- _EXERCISE REQUIREMENTS_: Give the number of lines in the data below containing the word "China", with no other text.

- _DATA EXTRACT_:
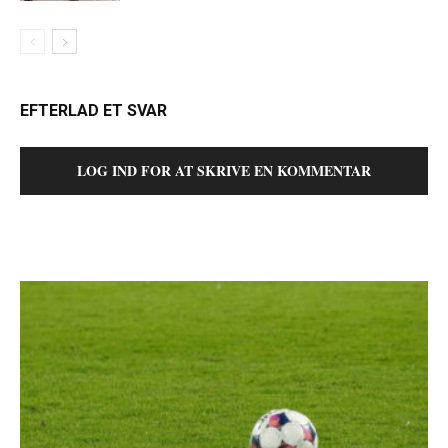
EFTERLAD ET SVAR
LOG IND FOR AT SKRIVE EN KOMMENTAR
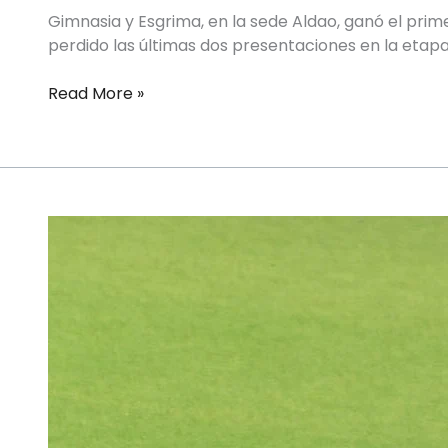
Gimnasia y Esgrima, en la sede Aldao, ganó el prime
perdido las últimas dos presentaciones en la etapa 
Read More »
HOCKEY
SOBRE
CÉSPED
FEMENINO
–
TORNEO
METROPOLITANO
–
PLAYOFFS
–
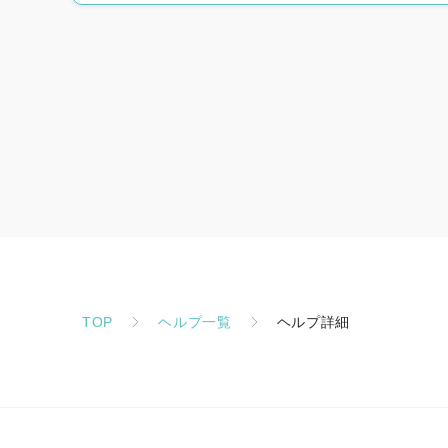
TOP
ヘルプ一覧
ヘルプ詳細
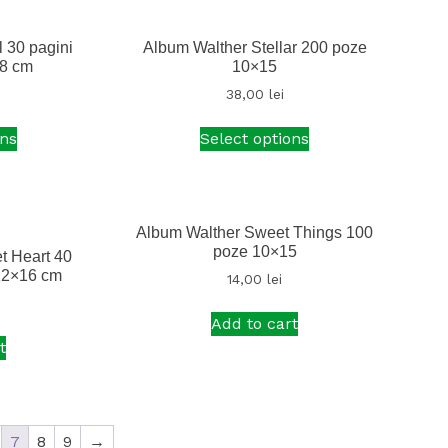
 30 pagini
Album Walther Stellar 200 poze
18 cm
10×15
38,00
lei
ons
Select options
Album Walther Sweet Things 100
poze 10×15
t Heart 40
22×16 cm
14,00
lei
Add to cart
t
7
8
9
→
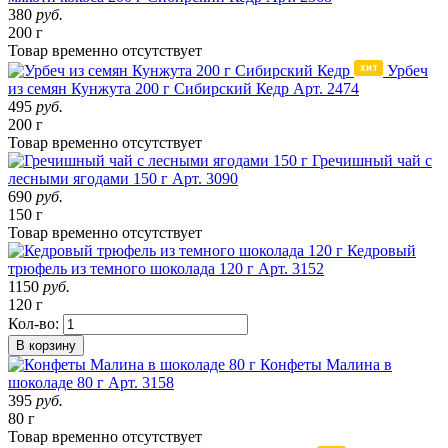
380
руб.
200 г
Товар
временно
отсутствует
Урбеч
из семян Кунжута 200 г Сибирский Кедр
Арт. 2474
495
руб.
200 г
Товар
временно
отсутствует
Гречишный чай с
лесными ягодами 150 г
Арт. 3090
690
руб.
150 г
Товар
временно
отсутствует
Кедровый
трюфель из темного шоколада 120 г
Арт. 3152
1150
руб.
120 г
Кол-во:
В корзину
Конфеты Малина в
шоколаде 80 г
Арт. 3158
395
руб.
80 г
Товар
временно
отсутствует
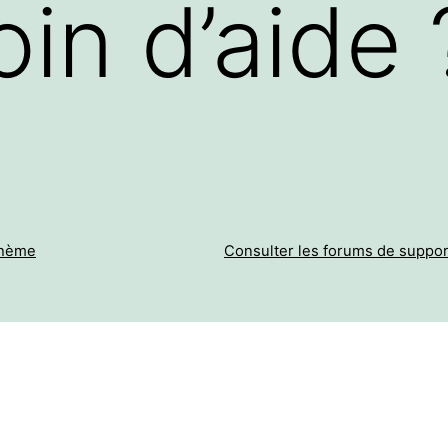
in d’aide 
thème
Consulter les forums de suppor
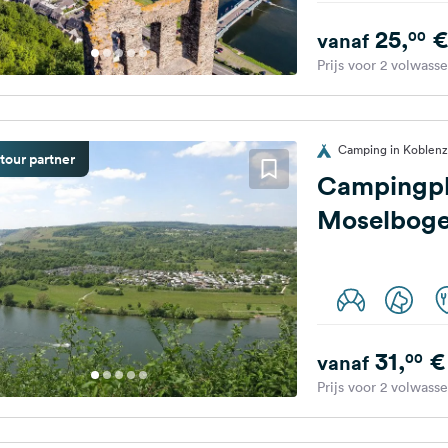
25,
€
00
vanaf
Prijs voor 2 volwass
Camping in Koblenz-
tour partner
Campingpl
Moselbog
31,
€
00
vanaf
Prijs voor 2 volwass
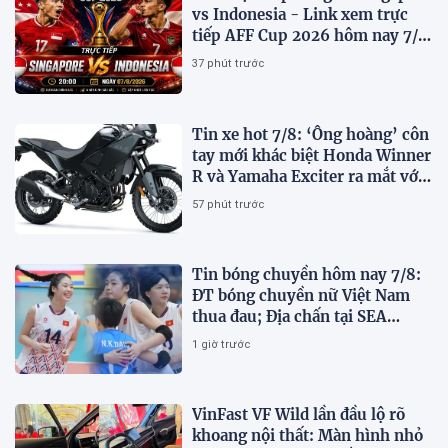
vs Indonesia - Link xem trực
tiếp AFF Cup 2026 hôm nay 7/8
trên VTV7
37 phút trước
Tin xe hot 7/8: ‘Ông hoàng’ côn
tay mới khác biệt Honda Winner
R và Yamaha Exciter ra mắt với
giá hấp dẫn
57 phút trước
Tin bóng chuyền hôm nay 7/8:
ĐT bóng chuyền nữ Việt Nam
thua đau; Địa chấn tại SEA
V.Cup 2026
1 giờ trước
VinFast VF Wild lần đầu lộ rõ
khoang nội thất: Màn hình nhỏ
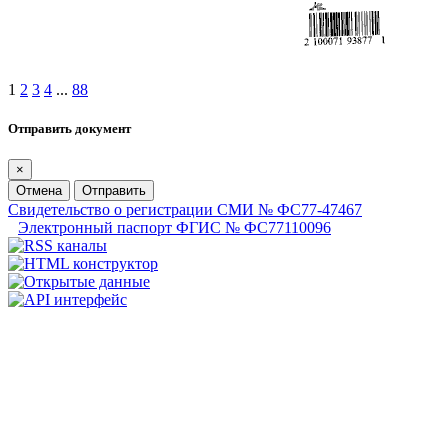
1
2
3
4
...
88
Отправить документ
×
Отмена
Отправить
Свидетельство о регистрации СМИ № ФС77-47467
Электронный паспорт ФГИС № ФС77110096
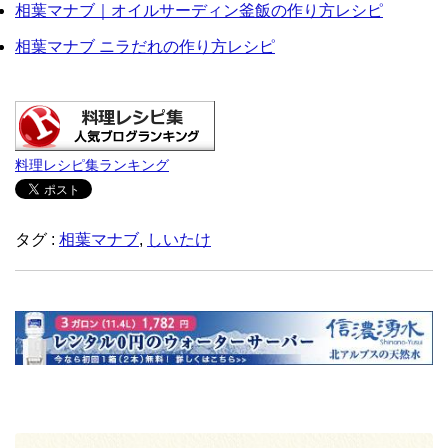
相葉マナブ｜オイルサーディン釜飯の作り方レシピ
相葉マナブ ニラだれの作り方レシピ
料理レシピ集ランキング
タグ :
相葉マナブ
,
しいたけ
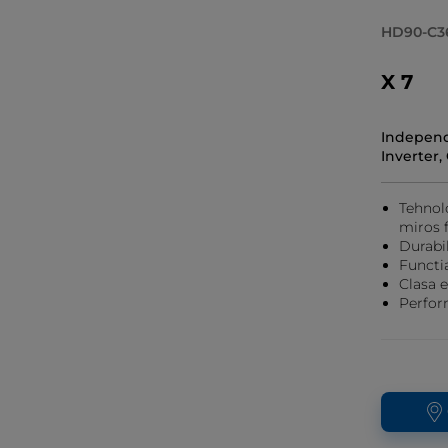
HD90-C3
X 7
Independ
Inverter, 
Tehnol
miros 
Durabil
Functi
Clasa 
Perfor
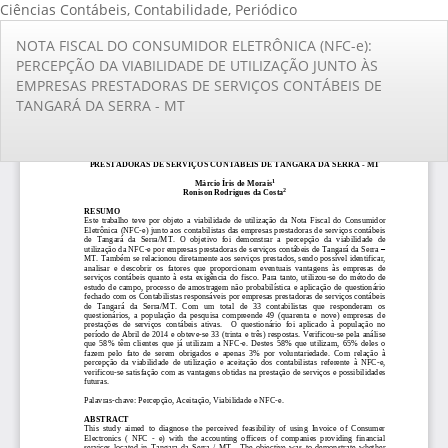
Ciências Contábeis, Contabilidade, Periódico
Voltar
NOTA FISCAL DO CONSUMIDOR ELETRÔNICA (NFC-e):
aos
PERCEPÇÃO DA VIABILIDADE DE UTILIZAÇÃO JUNTO ÀS
Detalhes
EMPRESAS PRESTADORAS DE SERVIÇOS CONTÁBEIS DE
do
TANGARÁ DA SERRA - MT
Artigo
Ba
Ba
PD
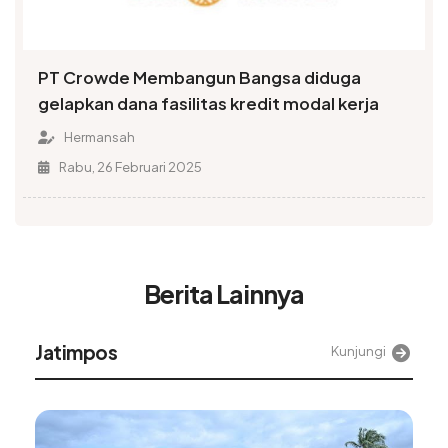
PT Crowde Membangun Bangsa diduga
gelapkan dana fasilitas kredit modal kerja
Hermansah
Rabu, 26 Februari 2025
Berita Lainnya
Alinea
Kunjungi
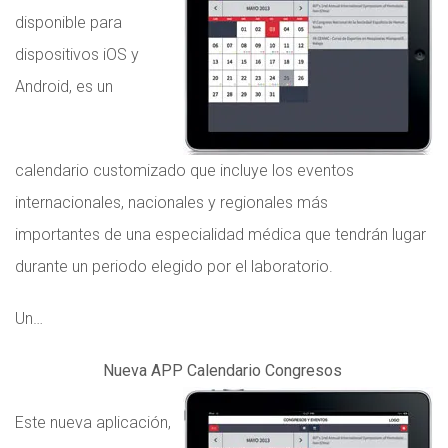
disponible para
dispositivos iOS y
Android, es un
calendario customizado que incluye los eventos
internacionales, nacionales y regionales más
importantes de una especialidad médica que tendrán lugar
durante un periodo elegido por el laboratorio.
Un…
Nueva APP Calendario Congresos
Este nueva aplicación,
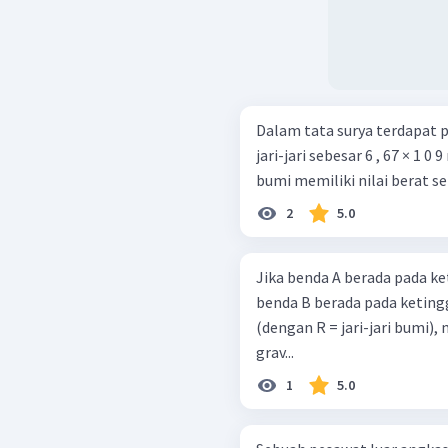
Dalam tata surya terdapat pl
jari-jari sebesar 6 , 67 × 1 
bumi memiliki nilai berat se
2
5.0
Jika benda A berada pada ke
benda B berada pada ketingg
(dengan R = jari-jari bumi
grav...
1
5.0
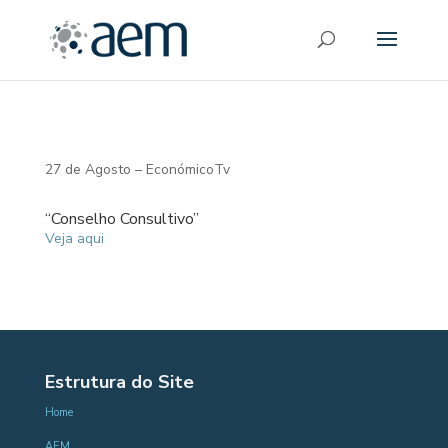
27 de Agosto – EconómicoTv
“Conselho Consultivo”
Veja aqui
Estrutura do Site
Home
AEM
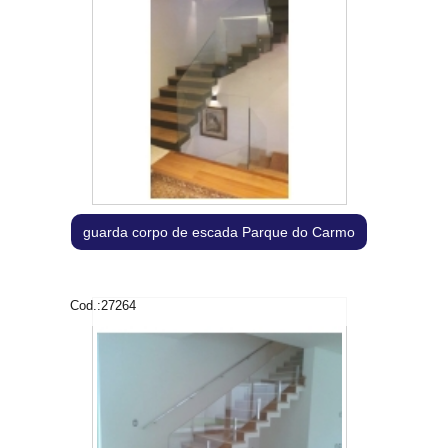
guarda corpo de escada Parque do Carmo
Cod.:
27264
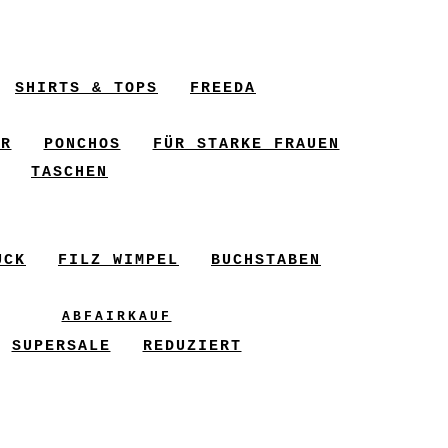
SHIRTS & TOPS
FREEDA
ER
PONCHOS
FÜR STARKE FRAUEN
TASCHEN
UCK
FILZ WIMPEL
BUCHSTABEN
ABFAIRKAUF
SUPERSALE
REDUZIERT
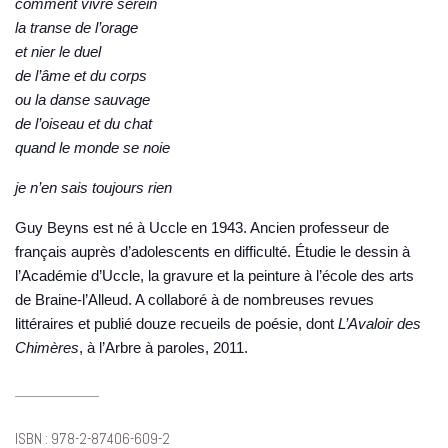
comment vivre serein
la transe de l’orage
et nier le duel
de l’âme et du corps
ou la danse sauvage
de l’oiseau et du chat
quand le monde se noie
je n’en sais toujours rien
Guy Beyns
est né à Uccle en 1943. Ancien professeur de
français auprès d’adolescents en difficulté. Étudie le dessin à
l’Académie d’Uccle, la gravure et la peinture à l’école des arts
de Braine-l’Alleud. A collaboré à de nombreuses revues
littéraires et publié douze recueils de poésie, dont
L’Avaloir des
Chimères
, à l’Arbre à paroles, 2011.
ISBN : 978-2-87406-609-2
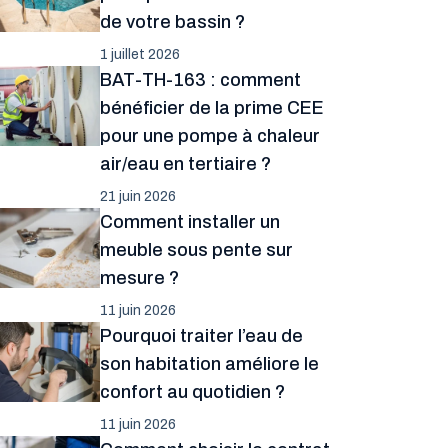
de votre bassin ?
1 juillet 2026
BAT-TH-163 : comment
bénéficier de la prime CEE
pour une pompe à chaleur
air/eau en tertiaire ?
21 juin 2026
Comment installer un
meuble sous pente sur
mesure ?
11 juin 2026
Pourquoi traiter l’eau de
son habitation améliore le
confort au quotidien ?
11 juin 2026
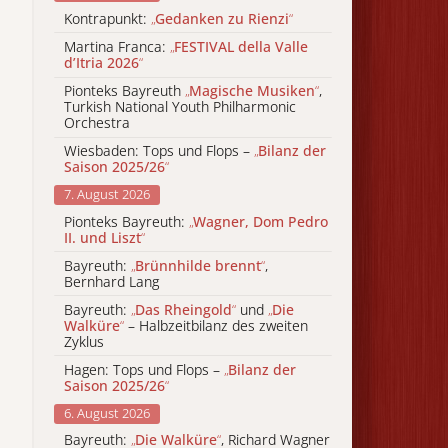
Kontrapunkt:
„
Gedanken zu Rienzi
“
Martina Franca:
„
FESTIVAL della Valle
d’Itria 2026
“
Pionteks Bayreuth
„
Magische Musiken
“
,
Turkish National Youth Philharmonic
Orchestra
Wiesbaden: Tops und Flops –
„
Bilanz der
Saison 2025/26
“
7. August 2026
Pionteks Bayreuth:
„
Wagner, Dom Pedro
II. und Liszt
“
Bayreuth:
„
Brünnhilde brennt
“
,
Bernhard Lang
Bayreuth:
„
Das Rheingold
“
und
„
Die
Walküre
“
– Halbzeitbilanz des zweiten
Zyklus
Hagen: Tops und Flops –
„
Bilanz der
Saison 2025/26
“
6. August 2026
Bayreuth:
„
Die Walküre
“
, Richard Wagner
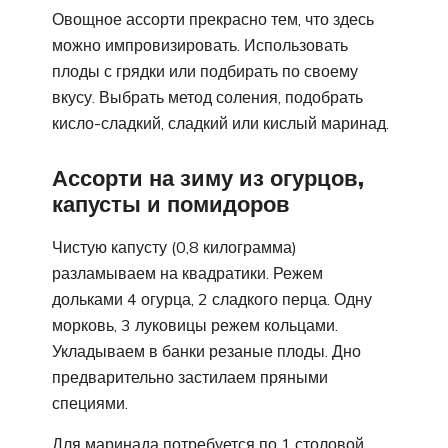
Овощное ассорти прекрасно тем, что здесь
можно импровизировать. Использовать
плоды с грядки или подбирать по своему
вкусу. Выбрать метод соления, подобрать
кисло-сладкий, сладкий или кислый маринад.
Ассорти на зиму из огурцов,
капусты и помидоров
Чистую капусту (0,8 килограмма)
разламываем на квадратики. Режем
дольками 4 огурца, 2 сладкого перца. Одну
морковь, 3 луковицы режем кольцами.
Укладываем в банки резаные плоды. Дно
предварительно застилаем пряными
специями.
Для маринада потребуется по 1 столовой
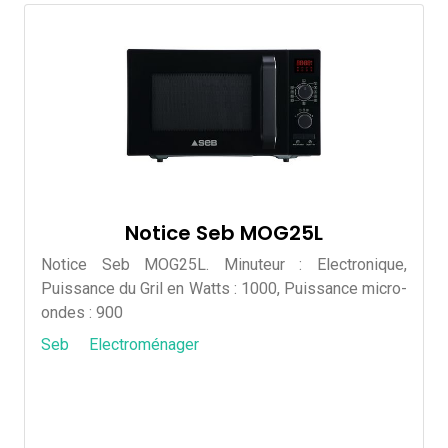
Notice Seb MOG25L
Notice Seb MOG25L. Minuteur : Electronique,
Puissance du Gril en Watts : 1000, Puissance micro-
ondes : 900
Seb
Electroménager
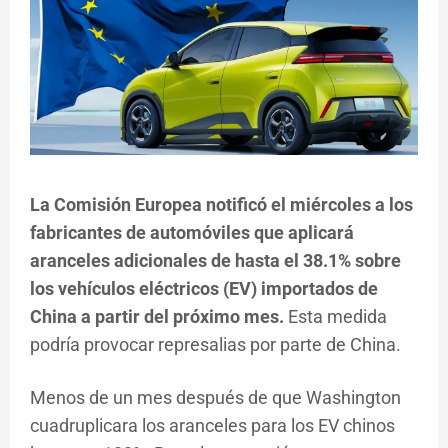
La Comisión Europea notificó el miércoles a los
fabricantes de automóviles que aplicará
aranceles adicionales de hasta el 38.1% sobre
los vehículos eléctricos (EV) importados de
China a partir del próximo mes.
Esta medida
podría provocar represalias por parte de China.
Menos de un mes después de que Washington
cuadruplicara los aranceles para los EV chinos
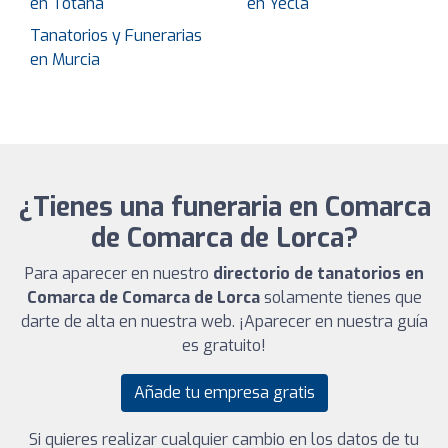
en Totana
en Yecla
Tanatorios y Funerarias
en Murcia
¿Tienes una funeraria en Comarca
de Comarca de Lorca?
Para aparecer en nuestro
directorio de tanatorios en
Comarca de Comarca de Lorca
solamente tienes que
darte de alta en nuestra web. ¡Aparecer en nuestra guía
es gratuito!
Añade tu empresa gratis
Si quieres realizar cualquier cambio en los datos de tu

- _ANSWER SPACE_: 2